David Perlmutter: Middle Earth's lessons
01/13/2003
By DAVID PERLMUTTER
J.R.R. Tolkien chafed at his characters and their adventures being read as mere stand-ins for current events. No, Sauron wasn't an allegorical Adolf Hitler, and Gandalf was no long-bearded, staff-bearing Winston Churchill. But the creator of The Lord of the Rings and Middle Earth, a scholar of medieval literature in his day job, did argue that some old tales have "applicability" to modern times.
People in World War II and the Cold War found such applications in the story of the ring of power (truly a weapon of mass destruction), the quest to destroy it and the war of the shaky coalition of good peoples of the world against an aggressive evil empire.
Now, a new generation is streaming to the second film based on the book trilogy. Its box-office take eventually may hit the Titanic peak. Is such popularity an appreciation of something deeper than spectacular battles, classic characters and jagged scenery?
In Tolkien, there are moral, military and political lessons that apply to every age, especially one mired in a chaotic war between civilization and the forces of terrorism, incarnated if not led by Osama bin Laden. In a complex world, these truths are simple, harsh but timeless:
1) Ordinary individuals matter.
The Lord of the Rings series is red with mighty battles. But in the long run, all are inconsequential. Only the destruction of Sauron's ring of power can terminate his reign. That quest is undertaken (in The Fellowship of the Ring) by heroes from all the free peoples but ultimately carried on (in The Two Towers) and completed (in The Return of the King) by the most innocuous and seemingly unimportant folk of the earth – the funny, little hobbits.
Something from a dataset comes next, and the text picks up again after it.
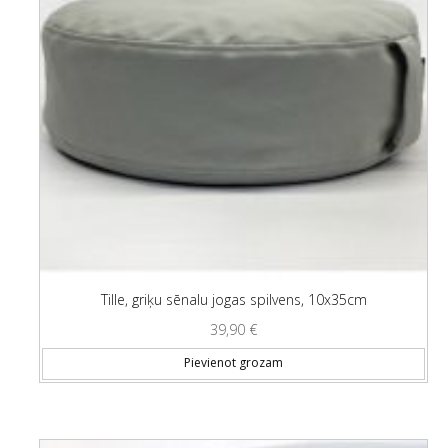
Tille, griķu sēnalu jogas spilvens, 10x35cm
39,90
€
Pievienot grozam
Tolkien here broke with an age-old tradition of the adventure epic in not casting a granite-biceped Hercules or Beowulf as his central protagonist. Wars against evil, accordingly, must be won by us. If we wait for others to save us, we are lost.
2) Free peoples either stand together or die alone.
One major plot of The Two Towers is whether the allies against evil will be shorn apart by fear, delusions, machinations of the enemy or selfish agendas. Why, for example, should the riders of Rohan care about what is going on outside their pastures? It is Gandalf, the great and good wizard, who argues for decisive action, because "doom hangs still on a thread." Likewise, all the peoples of the world who reject terrorism must cooperate to stamp it out: Separate peaces only will mean we are buried in separate graves.
3) There is no final victory.
Gandalf cautions there is no closure for an eternal struggle, for even if Sauron falls, "other evils ...may come; Sauron is himself but a servant or emissary." So, too, with a war against terrorism – the enemy isn't one man or one group but a perversion of theology that finds new forms in every age. As our republic's own wise wizard, Thomas Jefferson, put it, "The price of liberty is eternal vigilance."
4) Evil can't be bought off or bargained with.
The coalition of free peoples often considers making deals with Sauron or other villains. In each case, Gandalf rejects the deceptions, noting that evil prospers if it finds partners and that its bleatings of compromise are "to deceive the ignorant." Likewise, today's terrorism, in its guile, confuses us by demanding accommodation, when its final purpose is our full destruction. Once we give in, we have given up.
Those precepts on how to fight intolerance and extremism from the fantasy kingdoms of Middle Earth are eternal. Like all great myths, they challenge and instruct, and we classify them as irrelevant at our own peril.
David D. Perlmutter is an associate professor of mass communication at Louisiana State University.